Au-delà d’être la couche permettant au marché spot d’exister sur Hyperliquid, Unit est également l’infrastructure permettant aux utilisateurs de transférer des BTC ou ETH sur le DEX afin de les utiliser en collatéral de leurs positions ou dans l’écosystème de l’HyperEVM. Grâce au dashboard de HyperDash, il est possible d’observer les flux gérés par Unit.

Au total, 1182.69 BTC (soit environ 112.29 millions de dollars) et 9619.88 ETH (environ 21.16 millions de dollars) ont été transférés depuis leurs blockchains respectives vers Hyperliquid. À noter que ce sont les flux nets, sachant que Unit a connu quelques journées de flux sortants au cours des dernières semaines.
Notes, perspectives et limites
Unit s’inscrit comme un levier fondamental dans la vision stratégique d’Hyperliquid. Là où la majorité des DEX et blockchains s’appuient encore sur des bridges externes ou des actifs synthétiques, Unit introduit une infrastructure native de tokénisation, directement intégrée à HyperCore.
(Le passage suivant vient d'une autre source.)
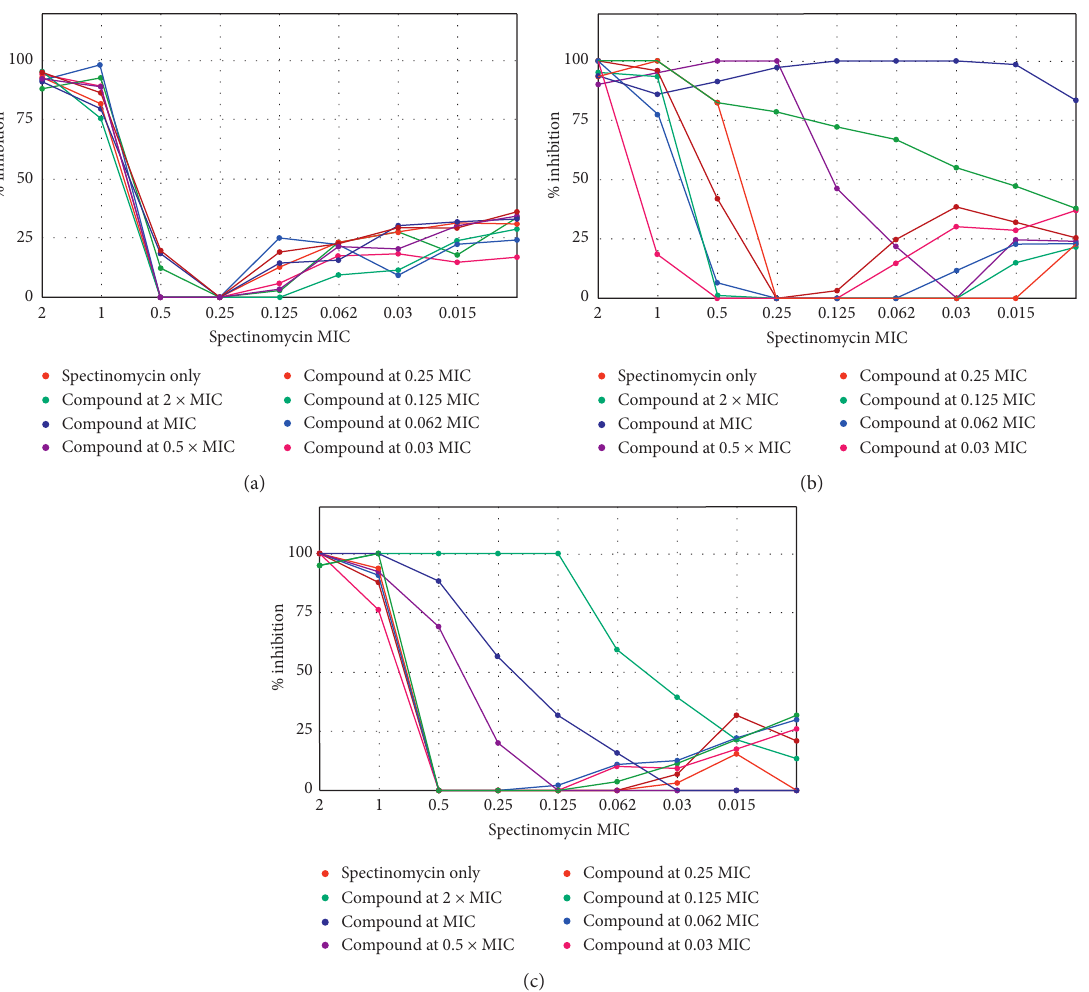
Figure 3: Percentage inhibition of compound 1 (a), 5 (b), and 6 (c) at various concentration combination points where the concentration of spectinomycin (as a function of MIC) is indicated on the x -axis combined with multiples of the MIC of the test compound as indicated by the colors in the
D’un point de vue réglementaire, le protocole adopte une posture prudente : il est présenté comme une simple couche logicielle, sans entité opérationnelle centralisée, et où chaque Guardian agit de manière indépendante, sans jamais détenir la garde des fonds.
Plusieurs mécanismes ont été mis en œuvre pour garantir la conformité, notamment une compatibilité avec les exigences de l’OFAC, la capacité à bloquer des IP de juridictions spécifiques, et des garde-fous visant à ne pas être assimilé à un mixer ou à un émetteur d’actifs synthétiques.
Note : Pour certains observateurs, cette capacité à imposer des restrictions soulève néanmoins des questions sur le degré permissionless de l’écosystème Hyperliquid, ce qui pourrait à terme affecter sa compétitivité face à des plateformes plus ouvertes.
D’un point de vue technique, l’infrastructure repose encore sur un quorum restreint – composé de trois Guardians (Unit, Hyperliquid et Infinite Field) – et une liste limitée de blockchains compatibles. Si cette architecture permet un lancement sécurisé et maîtrisé, l’extension du réseau de Guardians, l’ouverture de la gouvernance, ainsi que l’interopérabilité avec d’autres écosystèmes seront des étapes cruciales pour faire évoluer Unit.
En somme, Unit ne se contente pas de résoudre la problématique du bridging : il établit les fondations d’un réseau où les actifs peuvent circuler, interagir et générer de la valeur au sein d’un espace unifié, ce qui en fait un pilier indispensable de l’ambition de Hyperliquid de devenir The House of All Finance.